▶ [EXERCISE]:
Your response must consist of the listing below, repeated exactly.
################
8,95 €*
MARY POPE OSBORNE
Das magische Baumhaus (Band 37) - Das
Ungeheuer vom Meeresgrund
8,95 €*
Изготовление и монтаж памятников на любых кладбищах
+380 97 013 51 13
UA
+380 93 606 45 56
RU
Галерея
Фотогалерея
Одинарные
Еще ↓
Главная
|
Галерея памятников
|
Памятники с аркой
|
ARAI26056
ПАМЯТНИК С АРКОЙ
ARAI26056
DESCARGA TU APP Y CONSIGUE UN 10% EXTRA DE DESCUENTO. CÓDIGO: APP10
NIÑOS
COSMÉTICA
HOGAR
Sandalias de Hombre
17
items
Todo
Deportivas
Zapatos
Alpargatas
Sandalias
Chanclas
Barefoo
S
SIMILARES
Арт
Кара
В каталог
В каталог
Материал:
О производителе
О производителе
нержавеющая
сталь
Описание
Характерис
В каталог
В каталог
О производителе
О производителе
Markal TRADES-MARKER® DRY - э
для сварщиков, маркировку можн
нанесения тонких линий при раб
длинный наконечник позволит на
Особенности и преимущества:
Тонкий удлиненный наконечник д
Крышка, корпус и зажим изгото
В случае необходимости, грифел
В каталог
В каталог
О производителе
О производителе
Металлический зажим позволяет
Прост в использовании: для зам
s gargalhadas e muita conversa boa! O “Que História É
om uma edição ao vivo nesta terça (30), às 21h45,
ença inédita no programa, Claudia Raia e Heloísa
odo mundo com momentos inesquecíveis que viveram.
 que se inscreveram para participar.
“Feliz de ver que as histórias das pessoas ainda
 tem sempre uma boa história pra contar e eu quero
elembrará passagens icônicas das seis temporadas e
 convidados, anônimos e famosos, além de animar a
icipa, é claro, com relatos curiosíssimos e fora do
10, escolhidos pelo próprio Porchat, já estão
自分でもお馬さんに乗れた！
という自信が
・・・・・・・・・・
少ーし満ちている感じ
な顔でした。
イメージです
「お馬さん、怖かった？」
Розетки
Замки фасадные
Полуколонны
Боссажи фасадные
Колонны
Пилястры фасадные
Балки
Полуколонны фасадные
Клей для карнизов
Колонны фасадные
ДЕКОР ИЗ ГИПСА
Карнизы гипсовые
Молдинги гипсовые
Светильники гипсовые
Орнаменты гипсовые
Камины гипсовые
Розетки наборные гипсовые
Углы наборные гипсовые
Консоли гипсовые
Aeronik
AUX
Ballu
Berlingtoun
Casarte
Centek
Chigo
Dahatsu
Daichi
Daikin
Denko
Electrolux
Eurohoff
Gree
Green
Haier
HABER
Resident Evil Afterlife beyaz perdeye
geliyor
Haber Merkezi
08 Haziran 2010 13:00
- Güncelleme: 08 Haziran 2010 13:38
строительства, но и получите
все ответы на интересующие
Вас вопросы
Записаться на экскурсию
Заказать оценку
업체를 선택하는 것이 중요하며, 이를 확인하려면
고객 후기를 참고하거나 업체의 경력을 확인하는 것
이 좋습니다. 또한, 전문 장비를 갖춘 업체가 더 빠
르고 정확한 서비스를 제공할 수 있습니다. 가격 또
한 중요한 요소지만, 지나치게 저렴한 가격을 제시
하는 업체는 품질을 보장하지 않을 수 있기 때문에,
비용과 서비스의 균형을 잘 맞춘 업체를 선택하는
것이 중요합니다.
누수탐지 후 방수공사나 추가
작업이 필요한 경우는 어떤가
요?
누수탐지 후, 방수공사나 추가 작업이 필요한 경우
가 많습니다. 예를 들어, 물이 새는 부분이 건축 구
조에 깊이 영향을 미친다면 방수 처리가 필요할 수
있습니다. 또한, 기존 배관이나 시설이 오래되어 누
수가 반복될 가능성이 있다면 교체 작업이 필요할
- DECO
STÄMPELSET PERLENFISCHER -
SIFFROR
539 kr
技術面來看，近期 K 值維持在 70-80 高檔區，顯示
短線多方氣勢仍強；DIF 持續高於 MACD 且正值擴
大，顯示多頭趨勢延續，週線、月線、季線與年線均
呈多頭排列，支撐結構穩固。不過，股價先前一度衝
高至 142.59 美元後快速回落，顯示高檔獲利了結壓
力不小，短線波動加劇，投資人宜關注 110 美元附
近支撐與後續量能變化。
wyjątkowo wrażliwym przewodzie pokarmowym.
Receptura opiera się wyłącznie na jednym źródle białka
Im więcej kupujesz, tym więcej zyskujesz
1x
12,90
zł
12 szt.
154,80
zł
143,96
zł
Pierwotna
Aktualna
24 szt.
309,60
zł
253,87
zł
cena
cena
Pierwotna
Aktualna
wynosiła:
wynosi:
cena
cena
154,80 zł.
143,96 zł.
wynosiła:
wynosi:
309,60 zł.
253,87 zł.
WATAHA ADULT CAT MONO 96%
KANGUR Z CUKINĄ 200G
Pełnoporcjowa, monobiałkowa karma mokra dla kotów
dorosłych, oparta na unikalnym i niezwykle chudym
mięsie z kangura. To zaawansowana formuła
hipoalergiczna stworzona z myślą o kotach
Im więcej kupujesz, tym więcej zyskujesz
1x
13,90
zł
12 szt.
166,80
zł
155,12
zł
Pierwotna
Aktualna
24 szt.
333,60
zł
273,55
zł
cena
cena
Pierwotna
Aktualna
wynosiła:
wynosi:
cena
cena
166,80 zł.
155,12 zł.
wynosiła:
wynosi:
################
▶ [TASK ANSWER]:
8,95 €*
MARY POPE OSBORNE
Das magische Baumhaus (Band 37) - Das
Ungeheuer vom Meeresgrund
8,95 €*
Изготовление и монтаж памятников на любых кладбищах
+380 97 013 51 13
UA
+380 93 606 45 56
RU
Галерея
Фотогалерея
Одинарные
Еще ↓
Главная
|
Галерея памятников
|
Памятники с аркой
|
ARAI26056
ПАМЯТНИК С АРКОЙ
ARAI26056
DESCARGA TU APP Y CONSIGUE UN 10% EXTRA DE DESCUENTO. CÓDIGO: APP10
NIÑOS
COSMÉTICA
HOGAR
Sandalias de Hombre
17
items
Todo
Deportivas
Zapatos
Alpargatas
Sandalias
Chanclas
Barefoo
S
SIMILARES
Арт
Кара
В каталог
В каталог
Материал:
О производителе
О производителе
нержавеющая
сталь
Описание
Характерис
В каталог
В каталог
О производителе
О производителе
Markal TRADES-MARKER® DRY - э
для сварщиков, маркировку можн
нанесения тонких линий при раб
длинный наконечник позволит на
Особенности и преимущества:
Тонкий удлиненный наконечник д
Крышка, корпус и зажим изгото
В случае необходимости, грифел
В каталог
В каталог
О производителе
О производителе
Металлический зажим позволяет
Прост в использовании: для зам
s gargalhadas e muita conversa boa! O “Que História É
om uma edição ao vivo nesta terça (30), às 21h45,
ença inédita no programa, Claudia Raia e Heloísa
odo mundo com momentos inesquecíveis que viveram.
 que se inscreveram para participar.
“Feliz de ver que as histórias das pessoas ainda
 tem sempre uma boa história pra contar e eu quero
elembrará passagens icônicas das seis temporadas e
 convidados, anônimos e famosos, além de animar a
icipa, é claro, com relatos curiosíssimos e fora do
10, escolhidos pelo próprio Porchat, já estão
自分でもお馬さんに乗れた！
という自信が
・・・・・・・・・・
少ーし満ちている感じ
な顔でした。
イメージです
「お馬さん、怖かった？」
Розетки
Замки фасадные
Полуколонны
Боссажи фасадные
Колонны
Пилястры фасадные
Балки
Полуколонны фасадные
Клей для карнизов
Колонны фасадные
ДЕКОР ИЗ ГИПСА
Карнизы гипсовые
Молдинги гипсовые
Светильники гипсовые
Орнаменты гипсовые
Камины гипсовые
Розетки наборные гипсовые
Углы наборные гипсовые
Консоли гипсовые
Aeronik
AUX
Ballu
Berlingtoun
Casarte
Centek
Chigo
Dahatsu
Daichi
Daikin
Denko
Electrolux
Eurohoff
Gree
Green
Haier
HABER
Resident Evil Afterlife beyaz perdeye
geliyor
Haber Merkezi
08 Haziran 2010 13:00
- Güncelleme: 08 Haziran 2010 13:38
строительства, но и получите
все ответы на интересующие
Вас вопросы
Записаться на экскурсию
Заказать оценку
업체를 선택하는 것이 중요하며, 이를 확인하려면
고객 후기를 참고하거나 업체의 경력을 확인하는 것
이 좋습니다. 또한, 전문 장비를 갖춘 업체가 더 빠
르고 정확한 서비스를 제공할 수 있습니다. 가격 또
한 중요한 요소지만, 지나치게 저렴한 가격을 제시
하는 업체는 품질을 보장하지 않을 수 있기 때문에,
비용과 서비스의 균형을 잘 맞춘 업체를 선택하는
것이 중요합니다.
누수탐지 후 방수공사나 추가
작업이 필요한 경우는 어떤가
요?
누수탐지 후, 방수공사나 추가 작업이 필요한 경우
가 많습니다. 예를 들어, 물이 새는 부분이 건축 구
조에 깊이 영향을 미친다면 방수 처리가 필요할 수
있습니다. 또한, 기존 배관이나 시설이 오래되어 누
수가 반복될 가능성이 있다면 교체 작업이 필요할
- DECO
STÄMPELSET PERLENFISCHER -
SIFFROR
539 kr
技術面來看，近期 K 值維持在 70-80 高檔區，顯示
短線多方氣勢仍強；DIF 持續高於 MACD 且正值擴
大，顯示多頭趨勢延續，週線、月線、季線與年線均
呈多頭排列，支撐結構穩固。不過，股價先前一度衝
高至 142.59 美元後快速回落，顯示高檔獲利了結壓
力不小，短線波動加劇，投資人宜關注 110 美元附
近支撐與後續量能變化。
wyjątkowo wrażliwym przewodzie pokarmowym.
Receptura opiera się wyłącznie na jednym źródle białka
Im więcej kupujesz, tym więcej zyskujesz
1x
12,90
zł
12 szt.
154,80
zł
143,96
zł
Pierwotna
Aktualna
24 szt.
309,60
zł
253,87
zł
cena
cena
Pierwotna
Aktualna
wynosiła:
wynosi:
cena
cena
154,80 zł.
143,96 zł.
wynosiła:
wynosi:
309,60 zł.
253,87 zł.
WATAHA ADULT CAT MONO 96%
KANGUR Z CUKINĄ 200G
Pełnoporcjowa, monobiałkowa karma mokra dla kotów
dorosłych, oparta na unikalnym i niezwykle chudym
mięsie z kangura. To zaawansowana formuła
hipoalergiczna stworzona z myślą o kotach
Im więcej kupujesz, tym więcej zyskujesz
1x
13,90
zł
12 szt.
166,80
zł
155,12
zł
Pierwotna
Aktualna
24 szt.
333,60
zł
273,55
zł
cena
cena
Pierwotna
Aktualna
wynosiła:
wynosi:
cena
cena
166,80 zł.
155,12 zł.
wynosiła:
wynosi:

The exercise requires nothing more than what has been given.